Fiddlehead: Between the Richness

Between the Richness
Genre: Post-Hardcore
Label: Run for Cover
Release Year: 2021
Listen: Spotify / Apple Music

I feel like some fancy-pants restaurant once put fiddleheads in my food. I have very little memory of what it tasted like, but seem to recall it looking kind of like a vegetal seahorse. I’m going to go out on a limb and say that this post-hardcore Boston band has very little to do with that plant/vegetable. Or maybe they’re like foodies or something? Or love tiny sea life? Whatever the case, they seem to set out to record a particularly not-modern-sounding record. It’s not doo-wop or hippie shit or anything, but it feels like they almost went out of their way to sound like a default post-hardcore band from the 90s or early aughts.

I realize, of course, that I may have very little sense of what modern music sounds like. As maybe my brain is stuck back in the days when I consumed music 24-7 (when not scouring Blockbuster for some movie I just knew they wouldn’t have). And I just think they sound like my memories of Quicksand and Rival Schools. I feel like we’re maybe on like seventh-wave emo at this juncture, so perhaps this melding of the post-hardcore genre and the sensitivity of “emotional” rock music is what makes modern rock music today? So instead of Fiddlehead sounding throwback, they actually are the new shit. Or the new, new shit! Whatever the case, I’m here for it. Sanding down the rough edges of hardcore and mostly staying out of the wallow of sincere emo finds them riding that glorious middle. Music that’s not going to punish you, but is also not in the slightest bit nutless. A term of art, of course.
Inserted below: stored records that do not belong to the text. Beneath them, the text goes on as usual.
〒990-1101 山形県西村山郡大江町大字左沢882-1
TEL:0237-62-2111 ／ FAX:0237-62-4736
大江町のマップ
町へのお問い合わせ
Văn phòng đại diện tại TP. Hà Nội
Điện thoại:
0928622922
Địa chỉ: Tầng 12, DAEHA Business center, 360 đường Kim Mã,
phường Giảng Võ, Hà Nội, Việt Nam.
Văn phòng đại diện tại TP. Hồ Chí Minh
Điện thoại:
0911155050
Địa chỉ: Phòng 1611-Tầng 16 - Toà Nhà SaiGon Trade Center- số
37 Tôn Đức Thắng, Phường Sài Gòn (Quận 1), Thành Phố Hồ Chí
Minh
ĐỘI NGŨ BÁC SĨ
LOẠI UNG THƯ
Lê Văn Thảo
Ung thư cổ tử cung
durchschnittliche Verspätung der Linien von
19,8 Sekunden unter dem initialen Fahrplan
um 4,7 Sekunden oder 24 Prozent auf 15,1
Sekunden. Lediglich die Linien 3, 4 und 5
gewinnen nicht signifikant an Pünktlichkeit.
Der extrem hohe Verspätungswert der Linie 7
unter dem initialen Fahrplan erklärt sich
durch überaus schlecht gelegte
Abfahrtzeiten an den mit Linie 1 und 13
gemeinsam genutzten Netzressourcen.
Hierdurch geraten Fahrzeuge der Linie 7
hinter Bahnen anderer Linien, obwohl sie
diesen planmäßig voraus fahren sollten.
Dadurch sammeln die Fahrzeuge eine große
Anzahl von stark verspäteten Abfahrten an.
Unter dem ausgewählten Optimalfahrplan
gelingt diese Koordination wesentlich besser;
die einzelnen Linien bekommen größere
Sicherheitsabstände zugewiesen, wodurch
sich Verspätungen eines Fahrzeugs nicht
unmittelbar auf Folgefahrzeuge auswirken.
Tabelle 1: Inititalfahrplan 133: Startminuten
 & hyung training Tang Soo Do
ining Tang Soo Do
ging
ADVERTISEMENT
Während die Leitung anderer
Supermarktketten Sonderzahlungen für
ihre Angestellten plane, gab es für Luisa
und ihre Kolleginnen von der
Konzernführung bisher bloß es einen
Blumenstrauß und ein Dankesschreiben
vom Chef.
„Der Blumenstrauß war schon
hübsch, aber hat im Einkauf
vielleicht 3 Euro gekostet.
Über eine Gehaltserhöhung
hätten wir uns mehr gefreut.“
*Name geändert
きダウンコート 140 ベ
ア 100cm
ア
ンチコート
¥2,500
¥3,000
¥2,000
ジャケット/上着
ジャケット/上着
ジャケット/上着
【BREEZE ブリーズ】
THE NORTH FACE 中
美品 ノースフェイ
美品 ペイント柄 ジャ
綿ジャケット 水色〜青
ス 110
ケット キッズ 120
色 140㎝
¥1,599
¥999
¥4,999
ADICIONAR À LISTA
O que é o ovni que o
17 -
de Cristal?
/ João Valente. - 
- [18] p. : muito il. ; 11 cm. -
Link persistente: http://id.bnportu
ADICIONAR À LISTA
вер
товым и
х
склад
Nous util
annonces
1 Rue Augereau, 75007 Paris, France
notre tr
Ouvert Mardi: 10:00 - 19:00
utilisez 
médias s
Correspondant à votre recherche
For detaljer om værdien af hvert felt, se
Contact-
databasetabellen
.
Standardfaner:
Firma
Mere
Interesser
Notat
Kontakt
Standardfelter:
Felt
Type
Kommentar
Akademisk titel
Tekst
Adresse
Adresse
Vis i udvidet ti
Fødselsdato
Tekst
It’s also nice on occasion to hear a band with a really full sound. While they do have some of the anthemic energy of a Japandroids, they fill in the crevices with a second guitar and, well, a bass. I mean how often do you see quintets these days? And they definitely lean more into the emotional stuff than the celebration of life stuff. As I’ve said a million times, I’m not so much a lyrics guy, but more of a vibe person. And I suspect that there’s some pain going on with this music, but I’m not steering into it too hard. It does feel that at only 25 minutes, however, that they get out all the feels that they need to get out there. And then they peace out in a blur of chords and layered vocals. Which, if I had to say, sounds just about right.